* What the exercise asks
Convert the lines of all the entries below into a Markdown table with two columns, Row for the row number and Text for the line, and skip any blank lines. Leave the pictures out of the answer.

* Entries shown

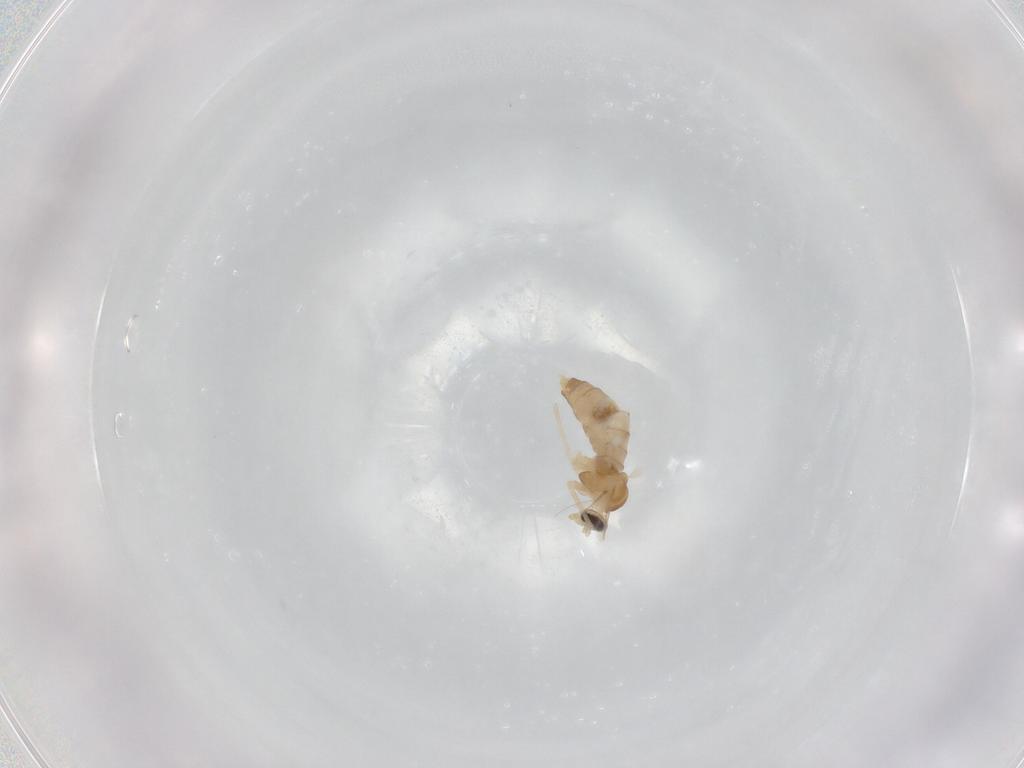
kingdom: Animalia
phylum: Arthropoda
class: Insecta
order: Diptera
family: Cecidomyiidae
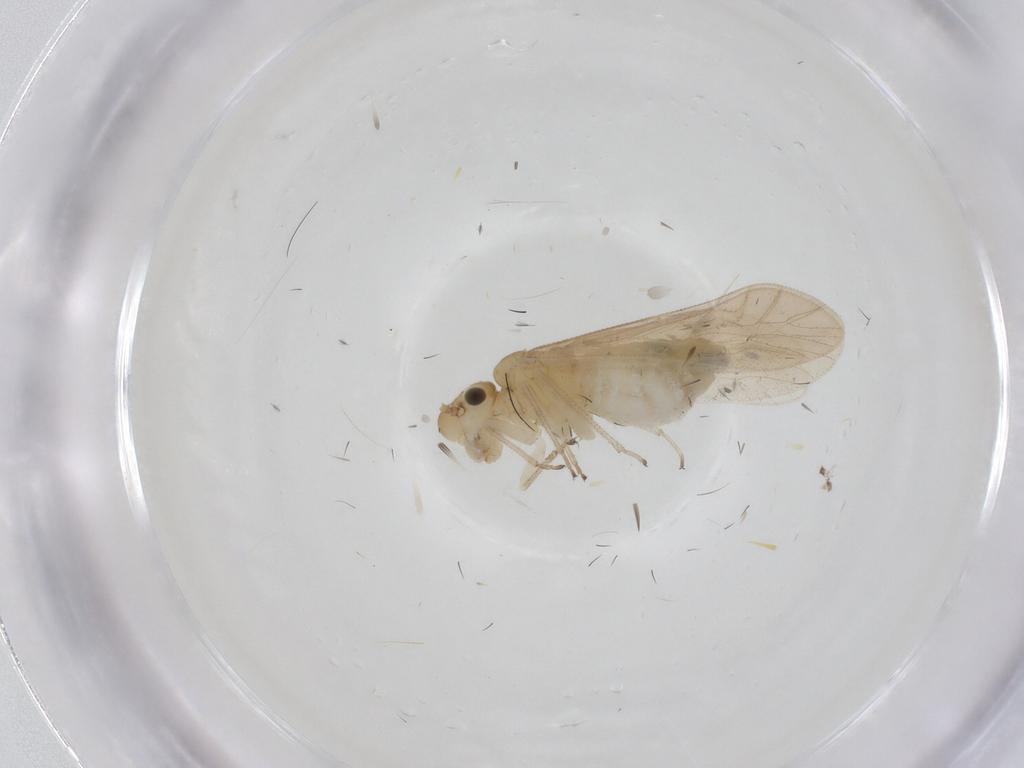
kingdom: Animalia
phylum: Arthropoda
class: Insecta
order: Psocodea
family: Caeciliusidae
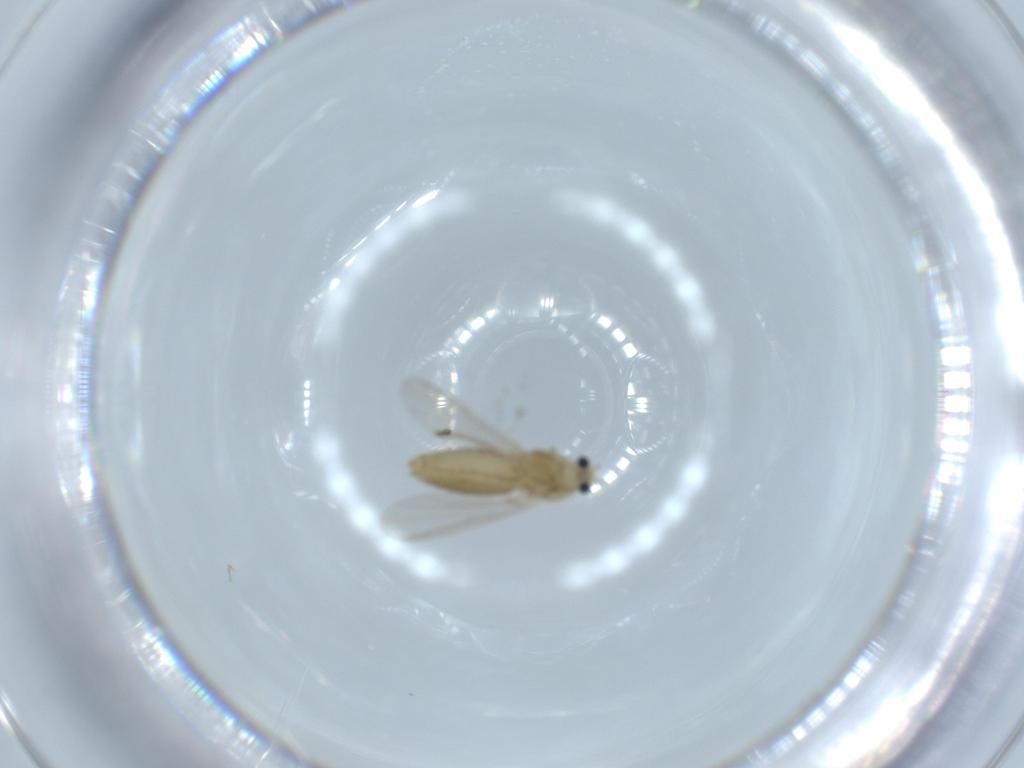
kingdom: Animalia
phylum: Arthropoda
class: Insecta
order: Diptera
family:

* Correct answer
| Row | Text |
|---|---|
| 1 | kingdom: Animalia |
| 2 | phylum: Arthropoda |
| 3 | class: Insecta |
| 4 | order: Diptera |
| 5 | family: Cecidomyiidae |
| 6 | kingdom: Animalia |
| 7 | phylum: Arthropoda |
| 8 | class: Insecta |
| 9 | order: Psocodea |
| 10 | family: Caeciliusidae |
| 11 | kingdom: Animalia |
| 12 | phylum: Arthropoda |
| 13 | class: Insecta |
| 14 | order: Diptera |
| 15 | family: |